The article goes on to explain that fashion retailers and brands are noted for associating themselves with playlists on sites like Soundcloud and other similar entities, playing the lists for “in-store” experiences or emphasizing specific artists and collaborations during runway shows or other events.
Clearly, music and fashion are a natural link, but what about those artists who want to pair and merge their work with fashion and music?
We can return to that Grailed article that described the artist known as KAWS. Describing him as a “Jersey-born artist, Donnelly’s penchant for collaborations, evocative illustrations and toys have made him a fixture of 21st-century pop culture.” Saying he is influential in all spheres and “culture at large,” it examines his path specifically to consider how art, music, and fashion are coming together more than ever to enable all involved to authentically express something new.
KAWS as Example
Kaws grew up skateboarding and doing graffiti, which led him to New York. The article explains that ” when he was growing up, graffiti was really the one outlet for young creatives who had an interest in art but limited access. After graduating high school in 1993, Donnelly began experimenting with his trademark ‘X’ and skull and crossbones, rather than just lettering.”
This inspired him to seek a formal education at the School of Visual Arts, and to art as a viable career. He began illustrating and cartooning, and this led his graffiti to a newer level. As he said, “Managing to procure a key that unlocked the advertising panels of phone booths and bus stands,” he soon was “subvertising” by adding his tags to famous fashion ads. Once thought of as vandalism, such acts today are looked at as art, and soon he set his sights elsewhere.
He headed to Japan, where his “work with the burgeoning streetwear scene helped KAWS become global.”
By the early 2000s, KAWS had become a favorite of the emerging hip-hop scene in the U.S. and was a “buzz-worthy name not only amongst rappers but American street culture at large. As rappers began buying BAPE, they inevitably ran into the KAWS collaboration. By the latter half of the decade, KAWS wasn’t familiar to just Japanese tastemakers, but to Pharrell, Jay-Z and Kanye West, as well as anyone who followed street culture on the internet’s earliest forums and blogs.”

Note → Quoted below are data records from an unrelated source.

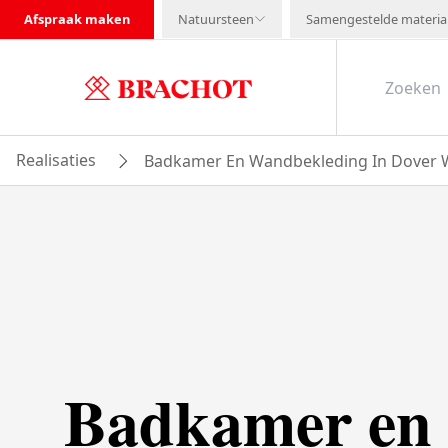
Afspraak maken
Natuursteen
Samengestelde materia
Realisaties
Badkamer En Wandbekleding In Dover 
Badkamer en 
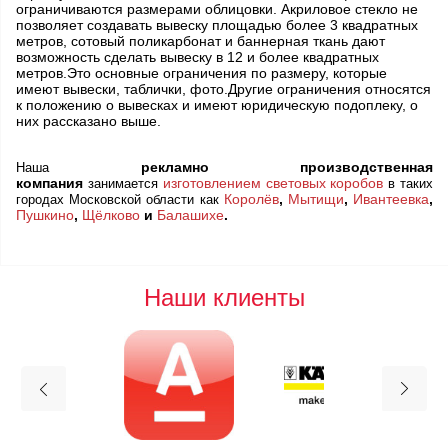
ограничиваются размерами облицовки. Акриловое стекло не
позволяет создавать вывеску площадью более 3 квадратных
метров, сотовый поликарбонат и баннерная ткань дают
возможность сделать вывеску в 12 и более квадратных
метров.Это основные ограничения по размеру, которые
имеют вывески, таблички, фото.Другие ограничения относятся
к положению о вывесках и имеют юридическую подоплеку, о
них рассказано выше.
рекламно производственная
Наша
компания
изготовлением световых коробов
занимается
в таких
Королёв
,
Мытищи
,
Ивантеевка
,
городах Московской области как
Пушкино
,
Щёлково
и
Балашихе
.
Наши клиенты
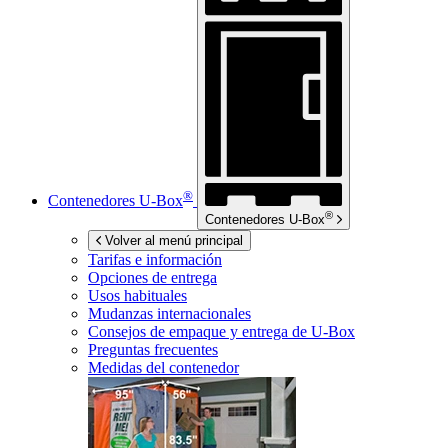
®
Contenedores
U-Box
®
Contenedores
U-Box
Volver al menú principal
Tarifas e información
Opciones de entrega
Usos habituales
Mudanzas internacionales
Consejos de empaque y entrega de
U-Box
Preguntas frecuentes
Medidas del contenedor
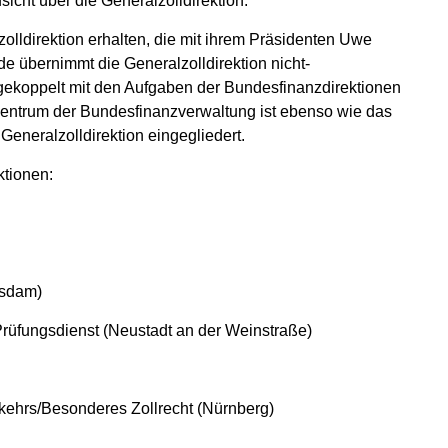
icht über die Generalzolldirektion.
zolldirektion erhalten, die mit ihrem Präsidenten Uwe
 übernimmt die Generalzolldirektion nicht-
gekoppelt mit den Aufgaben der Bundesfinanzdirektionen
zentrum der Bundesfinanzverwaltung ist ebenso wie das
 Generalzolldirektion eingegliedert.
ktionen:
tsdam)
Prüfungsdienst (Neustadt an der Weinstraße)
kehrs/Besonderes Zollrecht (Nürnberg)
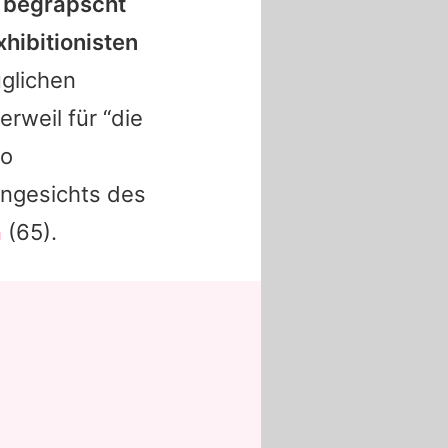
s begrapscht
xhibitionisten
glichen
rweil für “die
so
angesichts des
n
(65).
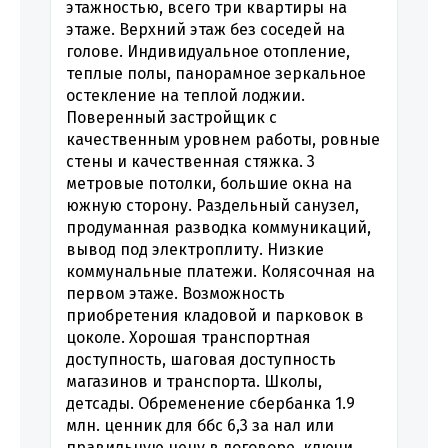
этажностью, всего три квартиры на
этаже. Верхний этаж без соседей на
голове. Индивидуальное отопление,
теплые полы, панорамное зеркальное
остекление на теплой лоджии.
Поверенный застройщик с
качественным уровнем работы, ровные
стены и качественная стяжка. 3
метровые потолки, большие окна на
южную сторону. Раздельный санузел,
продуманная разводка коммуникаций,
вывод под электроплиту. Низкие
коммунальные платежи. Колясочная на
первом этаже. Возможность
приобретения кладовой и парковок в
цоколе. Хорошая транспортная
доступность, шаговая доступность
магазинов и транспорта. Школы,
детсады. Обременение сбербанка 1.9
млн. ценник для ббс 6,3 за нал или
правильную цену в договоре. ключи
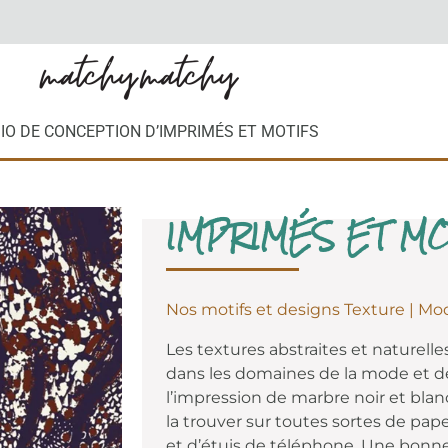
IO DE CONCEPTION D’IMPRIMÉS ET MOTIFS
IMPRIMÉS ET MO
Nos motifs et designs Texture | Mo
Les textures abstraites et naturelle
dans les domaines de la mode et de 
l’impression de marbre noir et blan
la trouver sur toutes sortes de pape
et d’étuis de téléphone. Une bonn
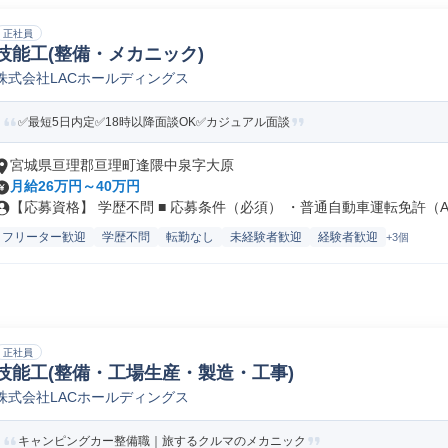
正社員
技能工(整備・メカニック)
株式会社LACホールディングス
✅最短5日内定✅18時以降面談OK✅カジュアル面談
宮城県亘理郡亘理町逢隈中泉字大原
月給26万円～40万円
【応募資格】 学歴不問 ■ 応募条件（必須） ・普通自動車運転免許（A.
フリーター歓迎
学歴不問
転勤なし
未経験者歓迎
経験者歓迎
+3個
正社員
技能工(整備・工場生産・製造・工事)
株式会社LACホールディングス
キャンピングカー整備職｜旅するクルマのメカニック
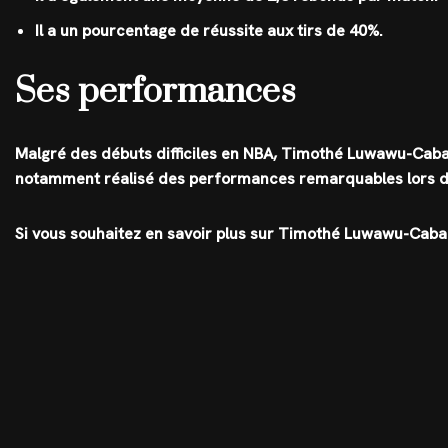
Il a un pourcentage de réussite aux tirs de 40%.
Ses performances
Malgré des débuts difficiles en NBA, Timothé Luwawu-Cabarr
notamment réalisé des performances remarquables lors de 
Si vous souhaitez en savoir plus sur Timothé Luwawu-Cabar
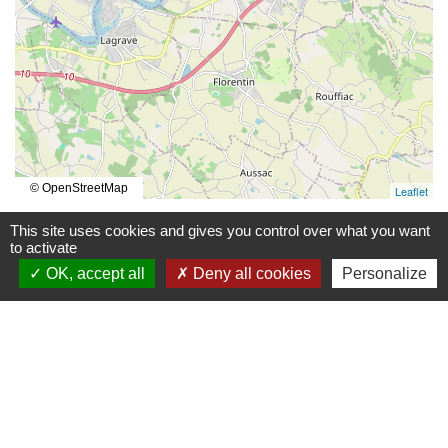
© OpenStreetMap
Leaflet
This site uses cookies and gives you control over what you want
to activate
OK, accept all
Deny all cookies
Personalize
Contacts
Mairie de Marssac-sur-Tarn
2 Rue Tonimarié
81150 Marssac-sur-Tarn - FRANCE
+33 5 63 55 40 47
accueil@marssac-sur-tarn.fr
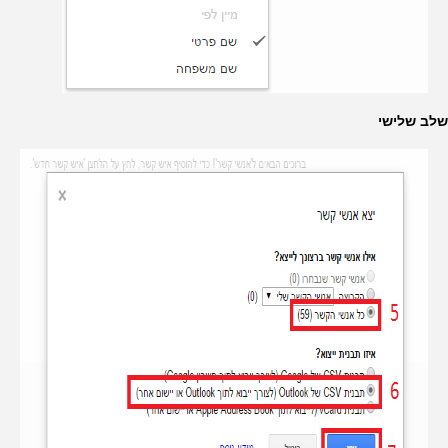
שלב שלישי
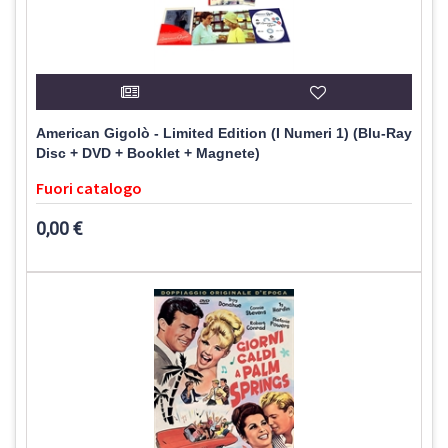
American Gigolò - Limited Edition (I Numeri 1) (Blu-Ray
Disc + DVD + Booklet + Magnete)
Fuori catalogo
0,00 €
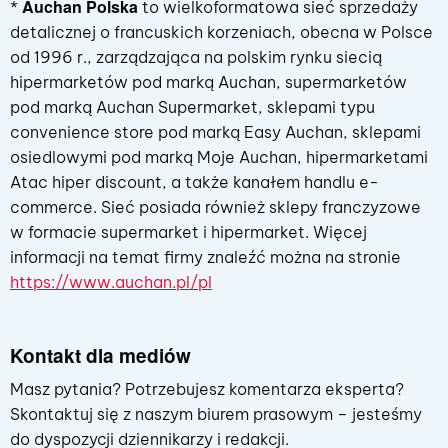
Auchan Polska
*
to wielkoformatowa sieć sprzedaży
detalicznej o francuskich korzeniach, obecna w Polsce
od 1996 r., zarządzająca na polskim rynku siecią
hipermarketów pod marką Auchan, supermarketów
pod marką Auchan Supermarket, sklepami typu
convenience store pod marką Easy Auchan, sklepami
osiedlowymi pod marką Moje Auchan, hipermarketami
Atac hiper discount, a także kanałem handlu e-
commerce. Sieć posiada również sklepy franczyzowe
w formacie supermarket i hipermarket. Więcej
informacji na temat firmy znaleźć można na stronie
https://www.auchan.pl/pl
Kontakt dla mediów
Masz pytania? Potrzebujesz komentarza eksperta?
Skontaktuj się z naszym biurem prasowym – jesteśmy
do dyspozycji dziennikarzy i redakcji.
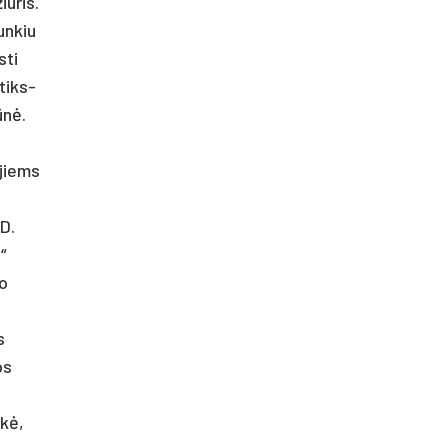
ū­ris.
un­kiu
­ti
 tiks­
iūnė.
 jiems
 D.
“
to
s
os
akė,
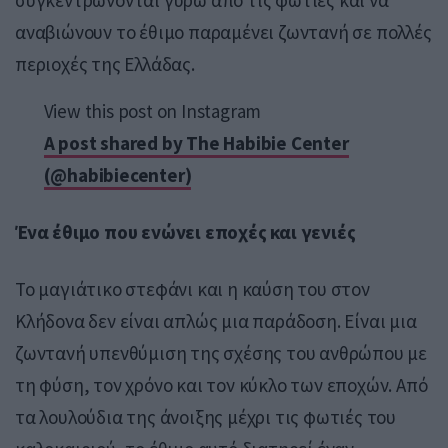
αναβιώνουν το έθιμο παραμένει ζωντανή σε πολλές
περιοχές της Ελλάδας.
View this post on Instagram
A post shared by The Habibie Center
(@habibiecenter)
Ένα έθιμο που ενώνει εποχές και γενιές
Το μαγιάτικο στεφάνι και η καύση του στον
Κλήδονα δεν είναι απλώς μια παράδοση. Είναι μια
ζωντανή υπενθύμιση της σχέσης του ανθρώπου με
τη φύση, τον χρόνο και τον κύκλο των εποχών. Από
τα λουλούδια της άνοιξης μέχρι τις φωτιές του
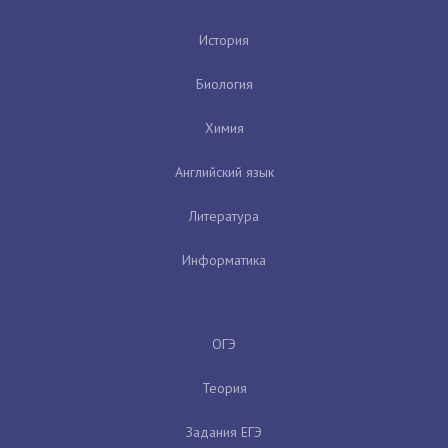
История
Биология
Химия
Английский язык
Литература
Информатика
ОГЭ
Теория
Задания ЕГЭ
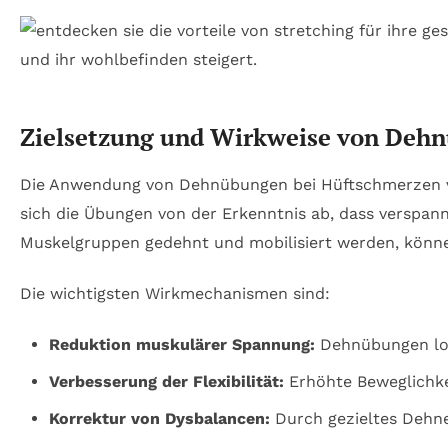
Zielsetzung und Wirkweise von Deh
Die Anwendung von Dehnübungen bei Hüftschmerzen ver
sich die Übungen von der Erkenntnis ab, dass verspann
Muskelgruppen gedehnt und mobilisiert werden, können
Die wichtigsten Wirkmechanismen sind:
Reduktion muskulärer Spannung:
Dehnübungen loc
Verbesserung der Flexibilität:
Erhöhte Beweglichkei
Korrektur von Dysbalancen:
Durch gezieltes Dehne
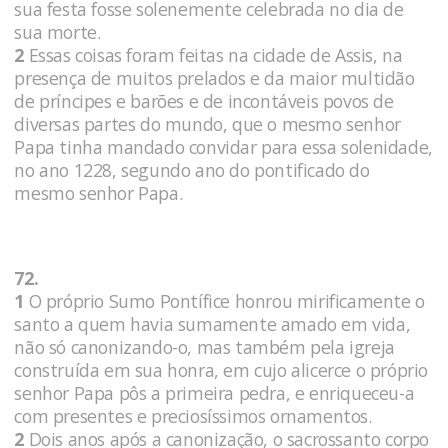
sua festa fosse solenemente celebrada no dia de
sua morte.
2
Essas coisas foram feitas na cidade de Assis, na
presença de muitos prelados e da maior multidão
de príncipes e barões e de incontáveis povos de
diversas partes do mundo, que o mesmo senhor
Papa tinha mandado convidar para essa solenidade,
no ano 1228, segundo ano do pontificado do
mesmo senhor Papa.
72.
1
O próprio Sumo Pontífice honrou mirificamente o
santo a quem havia sumamente amado em vida,
não só canonizando-o, mas também pela igreja
construída em sua honra, em cujo alicerce o próprio
senhor Papa pôs a primeira pedra, e enriqueceu-a
com presentes e preciosíssimos ornamentos.
2
Dois anos após a canonização, o sacrossanto corpo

Clearly, that shows the easy flow and dynamic that can emerge as artists inspire fashion, and fashion catches the eye of musicians who lean into the message or dynamics at work. KAWS went on to appear in brands like OriginalFake (an influential streetwear brand), a line of Vans sneakers, Nike items, and more. Kanye West came calling in 2008, and art galleries were soon booking him.
Is KAWS the only example of his kind? No, we can look at scores of other names in any segment – Kanye West as an example, is a fashion designer, music maker, and performer, and artist. It is all about expression, and this merging of three single streams of creativity into one channel is an exciting reflection of our times.